Kegiatan Sastra Sabtu Sore yang mengusung tema “Yuk,
Ngobrol Buku Anak”, kata Yudhistira, momennya tepat, karena diadakan dalam
rangka Hari Buku Anak Sedunia, yang diperingati setiap tanggal 02 April.
Kegiatan ini diadakan atas kerjasama LAPAKKSS dengan Dinas Perpustakaan dan
Kearsipan (DPK) Provinsi Sulsel.
“Terima kasih kepada Bapak Hasan Sijaya, Kepala Dinas
Perpustakaan dan Kearsipan Provinsi Sulsel, yang begitu responsif terhadap
kegiatan literasi yang digagas teman-teman,” kata pria yang akrab disapa Kak
Yudhi itu dalam sambutannya.
Hadir sejumlah penggiat literasi, penulis,
sastrawan, pustakawan dan pemerhati sastra seperti Bachtiar Adnan Kusuma,
Muhammad Amir Jaya, Idwar Anwar, Heri Rusmana, Kak Heru, Rusdin Tompo, dan Andi
Asmar.
Acara bincang-bincang dan pertunjukan sastra dengan
konsep taman ini, dipandu oleh Shafira Devi Amorita, dan menghadirkan Madia S
Nura, penulis buku cerita anak Sulsel sebagai pembicara.

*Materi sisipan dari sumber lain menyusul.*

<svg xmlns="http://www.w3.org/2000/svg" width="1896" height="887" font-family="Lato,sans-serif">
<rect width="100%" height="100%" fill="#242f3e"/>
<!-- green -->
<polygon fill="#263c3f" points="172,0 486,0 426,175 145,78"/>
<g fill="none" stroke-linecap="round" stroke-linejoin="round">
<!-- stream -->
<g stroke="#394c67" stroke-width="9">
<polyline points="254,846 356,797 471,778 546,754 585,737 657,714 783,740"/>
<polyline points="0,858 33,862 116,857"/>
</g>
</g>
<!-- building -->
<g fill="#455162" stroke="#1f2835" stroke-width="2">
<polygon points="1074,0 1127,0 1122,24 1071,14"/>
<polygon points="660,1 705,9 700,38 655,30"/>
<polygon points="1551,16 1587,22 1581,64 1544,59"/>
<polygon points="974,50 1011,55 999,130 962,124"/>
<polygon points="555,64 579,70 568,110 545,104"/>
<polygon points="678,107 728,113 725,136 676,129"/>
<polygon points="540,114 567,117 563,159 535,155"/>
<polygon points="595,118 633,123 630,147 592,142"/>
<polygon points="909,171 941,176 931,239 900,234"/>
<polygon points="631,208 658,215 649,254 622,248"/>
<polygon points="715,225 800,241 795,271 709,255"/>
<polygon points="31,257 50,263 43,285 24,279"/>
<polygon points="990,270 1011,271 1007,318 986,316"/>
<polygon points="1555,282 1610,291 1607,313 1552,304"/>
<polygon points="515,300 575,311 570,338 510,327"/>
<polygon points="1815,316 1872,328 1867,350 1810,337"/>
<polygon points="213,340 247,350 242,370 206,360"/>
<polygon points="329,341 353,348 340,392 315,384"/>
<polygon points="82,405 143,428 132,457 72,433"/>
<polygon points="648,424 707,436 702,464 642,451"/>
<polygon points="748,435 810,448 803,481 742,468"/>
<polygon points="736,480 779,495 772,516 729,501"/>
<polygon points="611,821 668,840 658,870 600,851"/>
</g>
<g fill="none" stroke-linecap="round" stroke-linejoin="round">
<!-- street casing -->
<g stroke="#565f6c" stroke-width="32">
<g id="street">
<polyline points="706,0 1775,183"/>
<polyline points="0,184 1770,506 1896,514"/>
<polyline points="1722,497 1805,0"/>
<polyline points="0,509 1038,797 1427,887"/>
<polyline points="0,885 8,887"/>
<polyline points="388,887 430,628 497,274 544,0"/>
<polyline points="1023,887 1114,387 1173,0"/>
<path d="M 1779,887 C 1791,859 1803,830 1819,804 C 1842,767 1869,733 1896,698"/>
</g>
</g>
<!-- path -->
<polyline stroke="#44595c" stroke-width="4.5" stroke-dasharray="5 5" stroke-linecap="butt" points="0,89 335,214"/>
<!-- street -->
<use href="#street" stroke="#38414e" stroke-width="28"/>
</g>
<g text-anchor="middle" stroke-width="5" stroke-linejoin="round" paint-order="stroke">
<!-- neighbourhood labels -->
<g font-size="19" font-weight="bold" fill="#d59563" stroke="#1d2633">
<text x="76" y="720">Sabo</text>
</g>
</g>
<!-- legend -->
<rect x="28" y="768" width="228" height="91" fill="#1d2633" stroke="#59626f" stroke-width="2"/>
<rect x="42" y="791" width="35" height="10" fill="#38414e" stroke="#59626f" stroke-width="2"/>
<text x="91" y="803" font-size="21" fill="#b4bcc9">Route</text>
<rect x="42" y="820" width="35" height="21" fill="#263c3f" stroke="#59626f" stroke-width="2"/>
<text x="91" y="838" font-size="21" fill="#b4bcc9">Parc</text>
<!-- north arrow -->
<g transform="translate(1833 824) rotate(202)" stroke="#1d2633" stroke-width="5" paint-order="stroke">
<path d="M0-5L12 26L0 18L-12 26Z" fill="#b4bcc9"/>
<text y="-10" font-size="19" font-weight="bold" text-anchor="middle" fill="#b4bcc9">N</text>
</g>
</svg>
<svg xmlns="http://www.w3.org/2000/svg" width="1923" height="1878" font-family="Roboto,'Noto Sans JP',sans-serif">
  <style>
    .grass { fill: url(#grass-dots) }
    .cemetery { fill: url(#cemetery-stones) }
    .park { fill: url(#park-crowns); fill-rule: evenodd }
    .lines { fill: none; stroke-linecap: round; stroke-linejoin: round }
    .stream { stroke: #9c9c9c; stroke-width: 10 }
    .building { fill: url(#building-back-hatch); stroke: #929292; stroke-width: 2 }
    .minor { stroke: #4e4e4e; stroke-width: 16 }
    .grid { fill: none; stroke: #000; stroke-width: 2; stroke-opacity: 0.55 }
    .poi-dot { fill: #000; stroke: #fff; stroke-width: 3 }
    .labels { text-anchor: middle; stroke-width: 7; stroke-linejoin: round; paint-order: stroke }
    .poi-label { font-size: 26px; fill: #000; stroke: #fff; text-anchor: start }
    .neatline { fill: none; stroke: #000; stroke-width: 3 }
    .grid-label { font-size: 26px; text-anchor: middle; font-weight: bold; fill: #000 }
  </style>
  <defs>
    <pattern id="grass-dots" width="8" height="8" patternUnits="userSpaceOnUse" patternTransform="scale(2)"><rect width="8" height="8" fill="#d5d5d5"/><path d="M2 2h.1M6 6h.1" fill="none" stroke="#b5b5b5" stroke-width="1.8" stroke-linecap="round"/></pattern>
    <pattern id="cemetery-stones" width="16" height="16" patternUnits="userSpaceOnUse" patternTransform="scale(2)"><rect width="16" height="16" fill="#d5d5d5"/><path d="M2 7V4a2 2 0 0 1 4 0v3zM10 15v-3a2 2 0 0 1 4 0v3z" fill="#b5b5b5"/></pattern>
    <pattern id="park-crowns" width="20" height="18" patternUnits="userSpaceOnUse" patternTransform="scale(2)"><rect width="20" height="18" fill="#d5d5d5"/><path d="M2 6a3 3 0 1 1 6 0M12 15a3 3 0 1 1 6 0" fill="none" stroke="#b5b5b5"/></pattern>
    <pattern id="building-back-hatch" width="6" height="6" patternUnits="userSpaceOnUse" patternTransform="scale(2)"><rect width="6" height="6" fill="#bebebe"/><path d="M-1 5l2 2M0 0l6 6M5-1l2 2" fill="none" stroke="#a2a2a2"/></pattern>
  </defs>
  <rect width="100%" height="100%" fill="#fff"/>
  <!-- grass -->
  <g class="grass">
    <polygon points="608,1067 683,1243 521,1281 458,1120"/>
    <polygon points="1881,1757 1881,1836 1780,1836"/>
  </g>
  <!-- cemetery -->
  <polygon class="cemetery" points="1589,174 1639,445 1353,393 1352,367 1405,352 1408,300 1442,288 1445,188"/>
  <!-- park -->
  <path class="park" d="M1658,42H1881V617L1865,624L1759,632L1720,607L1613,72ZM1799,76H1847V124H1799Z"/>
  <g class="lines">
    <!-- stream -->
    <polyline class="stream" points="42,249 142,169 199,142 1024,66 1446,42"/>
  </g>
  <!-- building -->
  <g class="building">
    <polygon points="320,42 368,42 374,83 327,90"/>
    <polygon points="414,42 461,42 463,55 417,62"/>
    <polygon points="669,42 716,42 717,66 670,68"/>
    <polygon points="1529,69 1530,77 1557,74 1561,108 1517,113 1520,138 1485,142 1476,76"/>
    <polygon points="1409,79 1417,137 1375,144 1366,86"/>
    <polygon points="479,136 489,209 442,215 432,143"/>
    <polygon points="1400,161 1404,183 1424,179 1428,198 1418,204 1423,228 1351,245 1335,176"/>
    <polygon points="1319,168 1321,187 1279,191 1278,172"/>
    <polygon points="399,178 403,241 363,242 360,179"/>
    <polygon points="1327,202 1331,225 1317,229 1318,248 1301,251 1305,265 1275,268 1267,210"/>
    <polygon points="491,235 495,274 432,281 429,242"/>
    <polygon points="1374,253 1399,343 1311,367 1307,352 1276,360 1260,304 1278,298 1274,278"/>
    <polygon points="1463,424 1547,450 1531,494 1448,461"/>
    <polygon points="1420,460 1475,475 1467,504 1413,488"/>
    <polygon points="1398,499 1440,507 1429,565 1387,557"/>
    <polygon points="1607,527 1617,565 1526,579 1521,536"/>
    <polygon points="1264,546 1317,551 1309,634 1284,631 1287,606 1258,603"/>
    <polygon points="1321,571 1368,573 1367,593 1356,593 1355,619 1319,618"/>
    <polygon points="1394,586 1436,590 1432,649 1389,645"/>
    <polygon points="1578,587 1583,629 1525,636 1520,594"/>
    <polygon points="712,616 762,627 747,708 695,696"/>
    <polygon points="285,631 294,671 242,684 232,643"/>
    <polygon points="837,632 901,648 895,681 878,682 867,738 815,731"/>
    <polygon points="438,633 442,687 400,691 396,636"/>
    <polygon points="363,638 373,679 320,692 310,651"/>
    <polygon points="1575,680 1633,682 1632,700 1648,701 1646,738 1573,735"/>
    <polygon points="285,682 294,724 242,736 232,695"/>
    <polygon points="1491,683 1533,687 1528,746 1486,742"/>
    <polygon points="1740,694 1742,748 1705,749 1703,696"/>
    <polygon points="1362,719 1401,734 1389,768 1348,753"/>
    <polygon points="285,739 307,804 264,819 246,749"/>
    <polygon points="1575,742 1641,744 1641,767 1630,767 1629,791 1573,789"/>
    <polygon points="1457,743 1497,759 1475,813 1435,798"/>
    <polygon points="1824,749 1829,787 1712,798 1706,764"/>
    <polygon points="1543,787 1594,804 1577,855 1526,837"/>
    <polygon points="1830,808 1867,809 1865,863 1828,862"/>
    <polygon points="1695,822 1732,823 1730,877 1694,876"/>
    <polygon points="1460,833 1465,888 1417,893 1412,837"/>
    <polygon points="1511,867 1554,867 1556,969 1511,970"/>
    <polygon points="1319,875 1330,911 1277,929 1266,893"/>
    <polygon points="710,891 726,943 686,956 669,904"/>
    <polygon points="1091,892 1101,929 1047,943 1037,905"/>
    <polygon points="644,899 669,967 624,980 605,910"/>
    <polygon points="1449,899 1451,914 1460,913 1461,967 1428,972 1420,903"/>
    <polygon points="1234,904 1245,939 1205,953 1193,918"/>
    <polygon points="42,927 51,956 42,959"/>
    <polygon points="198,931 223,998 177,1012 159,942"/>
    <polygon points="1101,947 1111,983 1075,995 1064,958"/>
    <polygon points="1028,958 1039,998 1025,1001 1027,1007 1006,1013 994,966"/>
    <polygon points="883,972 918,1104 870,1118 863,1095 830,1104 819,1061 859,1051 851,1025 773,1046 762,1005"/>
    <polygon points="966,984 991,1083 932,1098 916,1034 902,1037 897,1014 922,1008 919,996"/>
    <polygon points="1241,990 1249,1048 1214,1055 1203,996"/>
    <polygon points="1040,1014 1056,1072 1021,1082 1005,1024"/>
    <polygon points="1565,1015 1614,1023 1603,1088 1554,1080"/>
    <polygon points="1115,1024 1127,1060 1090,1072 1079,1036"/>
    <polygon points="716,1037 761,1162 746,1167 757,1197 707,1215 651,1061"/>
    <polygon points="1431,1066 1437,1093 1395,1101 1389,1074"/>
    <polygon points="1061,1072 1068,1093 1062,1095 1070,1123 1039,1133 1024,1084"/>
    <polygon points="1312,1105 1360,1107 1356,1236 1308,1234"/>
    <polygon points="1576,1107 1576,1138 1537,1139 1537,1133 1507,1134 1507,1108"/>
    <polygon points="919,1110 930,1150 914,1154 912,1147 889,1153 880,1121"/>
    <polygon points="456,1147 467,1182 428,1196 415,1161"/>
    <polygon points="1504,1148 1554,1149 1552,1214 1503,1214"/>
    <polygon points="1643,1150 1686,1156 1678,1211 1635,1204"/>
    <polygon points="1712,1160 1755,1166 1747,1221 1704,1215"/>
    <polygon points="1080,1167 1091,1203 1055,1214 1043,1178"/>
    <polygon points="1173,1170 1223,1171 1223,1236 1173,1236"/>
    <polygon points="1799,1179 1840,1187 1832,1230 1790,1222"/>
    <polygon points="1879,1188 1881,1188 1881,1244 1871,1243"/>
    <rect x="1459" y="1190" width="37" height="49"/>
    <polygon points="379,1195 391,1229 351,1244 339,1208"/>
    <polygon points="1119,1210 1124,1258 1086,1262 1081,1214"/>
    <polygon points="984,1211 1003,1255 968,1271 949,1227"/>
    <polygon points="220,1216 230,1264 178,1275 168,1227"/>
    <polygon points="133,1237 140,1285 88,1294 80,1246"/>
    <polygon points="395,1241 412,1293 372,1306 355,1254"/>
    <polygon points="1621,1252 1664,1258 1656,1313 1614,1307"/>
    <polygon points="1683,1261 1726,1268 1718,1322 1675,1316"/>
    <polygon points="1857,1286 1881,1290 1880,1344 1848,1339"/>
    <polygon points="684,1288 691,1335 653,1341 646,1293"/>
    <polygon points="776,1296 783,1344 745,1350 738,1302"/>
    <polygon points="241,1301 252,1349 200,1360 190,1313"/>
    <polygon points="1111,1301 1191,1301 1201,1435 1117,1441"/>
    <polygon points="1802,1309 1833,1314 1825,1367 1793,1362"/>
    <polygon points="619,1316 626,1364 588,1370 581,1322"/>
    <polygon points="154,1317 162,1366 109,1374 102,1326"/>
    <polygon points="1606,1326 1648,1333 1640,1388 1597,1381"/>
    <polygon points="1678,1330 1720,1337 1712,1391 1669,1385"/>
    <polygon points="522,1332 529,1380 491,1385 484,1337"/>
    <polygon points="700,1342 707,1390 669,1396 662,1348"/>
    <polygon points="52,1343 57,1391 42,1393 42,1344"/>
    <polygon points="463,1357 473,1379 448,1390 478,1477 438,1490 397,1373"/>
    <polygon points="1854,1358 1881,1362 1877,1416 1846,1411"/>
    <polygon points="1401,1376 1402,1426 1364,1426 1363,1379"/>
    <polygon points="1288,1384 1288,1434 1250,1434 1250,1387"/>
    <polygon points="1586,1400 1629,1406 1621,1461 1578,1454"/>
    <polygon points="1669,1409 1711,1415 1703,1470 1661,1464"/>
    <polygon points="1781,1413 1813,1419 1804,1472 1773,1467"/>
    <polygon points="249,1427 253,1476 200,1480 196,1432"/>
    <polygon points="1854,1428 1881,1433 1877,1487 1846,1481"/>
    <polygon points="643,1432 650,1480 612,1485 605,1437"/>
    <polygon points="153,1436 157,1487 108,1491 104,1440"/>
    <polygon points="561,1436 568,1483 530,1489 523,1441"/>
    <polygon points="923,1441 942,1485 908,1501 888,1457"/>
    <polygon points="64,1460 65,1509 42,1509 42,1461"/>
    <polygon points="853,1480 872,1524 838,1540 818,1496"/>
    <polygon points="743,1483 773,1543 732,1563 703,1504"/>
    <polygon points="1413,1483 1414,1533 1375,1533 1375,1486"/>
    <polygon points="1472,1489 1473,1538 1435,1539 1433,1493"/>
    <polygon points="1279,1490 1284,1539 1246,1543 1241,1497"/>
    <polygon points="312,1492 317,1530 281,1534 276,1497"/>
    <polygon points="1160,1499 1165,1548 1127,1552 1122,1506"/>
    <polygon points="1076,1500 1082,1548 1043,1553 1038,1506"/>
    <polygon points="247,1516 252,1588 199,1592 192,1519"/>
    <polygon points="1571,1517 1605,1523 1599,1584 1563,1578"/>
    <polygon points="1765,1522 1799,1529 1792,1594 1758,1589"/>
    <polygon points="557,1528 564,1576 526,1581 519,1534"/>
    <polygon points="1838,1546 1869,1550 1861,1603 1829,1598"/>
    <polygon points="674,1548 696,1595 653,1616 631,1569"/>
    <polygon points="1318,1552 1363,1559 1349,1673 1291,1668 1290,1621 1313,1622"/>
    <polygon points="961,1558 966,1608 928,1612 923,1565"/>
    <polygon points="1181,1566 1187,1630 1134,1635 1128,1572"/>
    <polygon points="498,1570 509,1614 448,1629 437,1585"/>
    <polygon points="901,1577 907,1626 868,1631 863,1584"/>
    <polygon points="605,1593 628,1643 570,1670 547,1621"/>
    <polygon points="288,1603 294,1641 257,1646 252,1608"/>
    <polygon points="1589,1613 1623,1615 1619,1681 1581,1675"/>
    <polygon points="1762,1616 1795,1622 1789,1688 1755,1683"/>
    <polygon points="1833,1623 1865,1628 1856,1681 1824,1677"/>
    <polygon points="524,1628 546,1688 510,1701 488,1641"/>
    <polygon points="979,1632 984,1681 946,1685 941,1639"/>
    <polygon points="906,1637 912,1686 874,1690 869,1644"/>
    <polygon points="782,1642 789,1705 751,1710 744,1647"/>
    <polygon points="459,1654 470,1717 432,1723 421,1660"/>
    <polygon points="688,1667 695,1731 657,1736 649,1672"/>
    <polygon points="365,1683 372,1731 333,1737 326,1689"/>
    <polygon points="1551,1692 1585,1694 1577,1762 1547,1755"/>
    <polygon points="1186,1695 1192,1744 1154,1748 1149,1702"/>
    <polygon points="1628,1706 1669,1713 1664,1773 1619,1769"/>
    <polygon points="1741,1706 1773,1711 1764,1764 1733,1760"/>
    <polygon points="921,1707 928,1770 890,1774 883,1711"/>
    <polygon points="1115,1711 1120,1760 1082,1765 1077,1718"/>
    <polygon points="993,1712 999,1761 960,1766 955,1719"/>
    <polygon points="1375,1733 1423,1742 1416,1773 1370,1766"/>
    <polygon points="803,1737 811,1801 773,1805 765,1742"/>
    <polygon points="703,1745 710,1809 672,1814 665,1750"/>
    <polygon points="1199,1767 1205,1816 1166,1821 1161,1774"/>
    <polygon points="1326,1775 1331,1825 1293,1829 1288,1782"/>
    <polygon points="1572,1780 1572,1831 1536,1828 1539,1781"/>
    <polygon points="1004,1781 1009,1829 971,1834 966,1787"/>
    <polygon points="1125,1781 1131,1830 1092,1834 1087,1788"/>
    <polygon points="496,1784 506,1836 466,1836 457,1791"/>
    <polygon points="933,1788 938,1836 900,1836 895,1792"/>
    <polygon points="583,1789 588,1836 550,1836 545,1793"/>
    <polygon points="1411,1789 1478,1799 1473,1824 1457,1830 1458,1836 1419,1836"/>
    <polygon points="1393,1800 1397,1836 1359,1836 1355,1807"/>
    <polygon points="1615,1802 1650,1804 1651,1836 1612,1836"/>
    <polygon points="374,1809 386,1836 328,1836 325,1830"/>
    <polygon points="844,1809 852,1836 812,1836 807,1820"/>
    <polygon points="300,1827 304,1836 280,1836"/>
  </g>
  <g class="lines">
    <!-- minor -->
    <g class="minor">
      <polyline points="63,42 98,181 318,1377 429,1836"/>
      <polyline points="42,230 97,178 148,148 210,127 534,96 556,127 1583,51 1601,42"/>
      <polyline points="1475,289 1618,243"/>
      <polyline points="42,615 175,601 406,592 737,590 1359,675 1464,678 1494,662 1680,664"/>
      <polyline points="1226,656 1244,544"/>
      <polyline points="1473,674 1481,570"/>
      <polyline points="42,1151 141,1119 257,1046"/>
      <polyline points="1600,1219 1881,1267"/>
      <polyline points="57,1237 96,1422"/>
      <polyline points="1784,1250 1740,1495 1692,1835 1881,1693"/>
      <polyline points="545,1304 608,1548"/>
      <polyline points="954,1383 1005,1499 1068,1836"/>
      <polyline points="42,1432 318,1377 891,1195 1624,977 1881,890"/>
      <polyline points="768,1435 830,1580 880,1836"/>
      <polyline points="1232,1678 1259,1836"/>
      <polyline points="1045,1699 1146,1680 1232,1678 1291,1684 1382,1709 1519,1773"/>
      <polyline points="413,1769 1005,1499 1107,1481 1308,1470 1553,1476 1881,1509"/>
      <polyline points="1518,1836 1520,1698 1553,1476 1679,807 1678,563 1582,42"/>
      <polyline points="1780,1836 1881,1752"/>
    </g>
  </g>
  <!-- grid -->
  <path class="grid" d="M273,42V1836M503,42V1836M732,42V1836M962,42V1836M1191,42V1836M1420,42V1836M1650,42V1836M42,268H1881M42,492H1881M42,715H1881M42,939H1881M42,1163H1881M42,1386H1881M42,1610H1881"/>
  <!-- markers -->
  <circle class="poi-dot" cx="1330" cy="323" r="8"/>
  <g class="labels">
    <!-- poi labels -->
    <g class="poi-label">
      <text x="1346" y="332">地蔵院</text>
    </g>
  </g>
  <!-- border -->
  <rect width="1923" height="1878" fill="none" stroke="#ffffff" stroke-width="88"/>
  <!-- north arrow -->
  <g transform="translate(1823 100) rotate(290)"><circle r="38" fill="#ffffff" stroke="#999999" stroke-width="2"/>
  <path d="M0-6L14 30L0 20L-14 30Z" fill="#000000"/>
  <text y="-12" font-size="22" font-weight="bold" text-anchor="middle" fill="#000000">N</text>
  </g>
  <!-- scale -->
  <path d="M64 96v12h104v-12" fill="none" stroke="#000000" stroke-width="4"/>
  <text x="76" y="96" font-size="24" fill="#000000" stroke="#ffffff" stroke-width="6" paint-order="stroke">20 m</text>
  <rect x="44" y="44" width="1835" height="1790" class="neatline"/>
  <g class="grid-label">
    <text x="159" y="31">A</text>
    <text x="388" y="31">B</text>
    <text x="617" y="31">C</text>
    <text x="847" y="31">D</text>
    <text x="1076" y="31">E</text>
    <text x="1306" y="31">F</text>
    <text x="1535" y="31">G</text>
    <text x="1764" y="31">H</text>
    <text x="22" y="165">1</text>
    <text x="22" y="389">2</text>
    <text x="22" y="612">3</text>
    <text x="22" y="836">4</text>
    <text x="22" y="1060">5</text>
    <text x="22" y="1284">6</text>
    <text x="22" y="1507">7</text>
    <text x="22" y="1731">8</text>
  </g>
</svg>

Madia, yang dikenal juga sebagai pendongeng, hadir
berbagi pengalaman seputar buku-buku yang ditulisnya. Diungkapkan bahwa dia
mulai menulis buku cerita anak sejak tahun 2017, setelah menang sayembara yang
diadakan Balai Bahasa Sulsel. Setelah itu, dia ditawari menulis buku cerita
anak Sulawesi Selatan.
“Menulis buku cerita anak, bukan sesuatu yang saya
sengaja. Karena semula saya menulis puisi, esai, dan cerita dongeng,” kisah
Madia.
Pengalamannya ketika kesulitan mencari cerita
sebagai materi dongeng lantas membuat dia tergerak. Bukan saja karena
kebanyakan materi ceritanya dari luar, melainkan juga karena ditulis dengan
gaya orang dewasa. Padahal, kalau menggunakan sudut pandang anak-anak akan
lebih mudah dipahami.
Madia termasuk produktif karena sudah menulis 7 buku
cerita anak, antara lain “Pung Julung-julung”, “Perpustakaan Paman Burhan”, “Ayam Warna Warni”, dan “Sangiang Serri dan
Kucing Penjaga Padi.”
Buku “Pung Julung-julung” diakui merupakan
pengalaman emosionalnya di masa kecil, saat menunggu ibunya mendongeng di lego-lego
depan rumahnya.
“Menjadi penulis cerita anak begitu menyenangkan,
karena saya berusaha menggunakan sudut pandang anak-anak, apalagi bagi saya di
komunitas pendongeng. Senang jika setelah tampil ada yang membekas dalam
ingatan anak-anak,” kata Madia.
Selain berbagi inspirasi tentang kisah menulis buku
cerita anak, acara Sastra Sabtu Sore diisi dengan penampilan pengisi acara yang
juga dominan anak-anak.
Kolaborasi seniman dan anak-anak menjadi pertunjukan
yang menarik. Syahrir Patakaki Daeng Nassa yang membawakan dua puisi, masing-masing
“Kelong Pakpilajarang” (Nyanyian Pendidikan) dan “Tau Toata” (Orang Tua Kita),
secara spontan mengajak Rahmawati Yusra dan Kalila Karim, murid SDN Borong.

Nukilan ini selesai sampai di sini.